TASKS FOR THIS EXERCISE ->
A. Reproduce, word for word, the passage on immigrant military recruits between "Many of the immigrant" and "citizens or immigrants.", inclusive.
B. Continue the passage on immigrant military recruits, picking up right after its final sentence.

TEXT ->
***

The AP’s article, “AP NewsBreak: US Army quietly discharging immigrant recruits,” framed the military as adopting policy changes that hurt immigrants, according to Mak.

However, Mak criticized the AP for only providing “hints and anecdotes” instead of evidence that the Trump administration made such changes. (RELATED: Associated Press Botched Story On GOP Immigration Bill)

“If I was the editor on this story I would have asked for more meat on the bones,” tweeted Mak. “Show me evidence of a change in policy.”

While the AP framed immigrants as being unfairly and abruptly targeted by the military, Mak said discharges happen frequently for a variety of reasons.

“I bet I could find 40 recruits discharged bf basic [sic] for being too fat,” he said.

“Perhaps these immigrant recruits could not pass a background check (by the way, there are jobs in the military that don’t require clearance),” Mak said in another tweet.

The AP admitted the immigrant military recruits neither attended basic training nor went through extensive background checks. Several were also considered “as security risks because they have relatives abroad or because the Defense Department had not completed background checks on them.”

Many of the immigrant recruits were part of Military Accessions Vital to the National Interest (MAVNI), a program aimed to help interested immigrants enroll in the military. The program was started in 2009 and recruits needed to prove legal status as citizens or immigrants.

***

DATASET CONTENT ->
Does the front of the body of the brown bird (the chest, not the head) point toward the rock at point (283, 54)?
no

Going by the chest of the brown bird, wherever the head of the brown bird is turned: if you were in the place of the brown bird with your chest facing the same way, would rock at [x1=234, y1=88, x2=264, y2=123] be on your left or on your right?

***

WRITTEN ANSWERS ->
A.
Many of the immigrant recruits were part of Military Accessions Vital to the National Interest (MAVNI), a program aimed to help interested immigrants enroll in the military. The program was started in 2009 and recruits needed to prove legal status as citizens or immigrants.

B.
However, the program was expanded to Deferred Action for Childhood Arrivals (DACA) — children brought to the U.S. illegally — in 2016 under the Obama administration. The expansion to DACA recipients complicated and elongated the background check requirement.

About 5,000 immigrants were recruited into MAVNI in 2016 and nearly 10,000 are currently serving. Immigrants enlisted for multiple reasons, including patriotism, the desire for citizenship and financial purposes, according to the AP report.

Maryland Republican Rep. Andy Harris said tightening the standards would better benefit Americans.

“Our military must prioritize enlisting American citizens, and restore the MAVNI program to its specialized, limited scope,” he told the AP.

Mak cautioned that while he took issue with the AP not establishing evidence for policy change, he did not want his criticisms of the AP to “say there is no problem.”

“Two things can be true: the Army needs immigrant recruits and they are proven to be above average troops,” he said. “Also some of those who enlist as immigrants will not meet the background check standards and will have to be discharged.”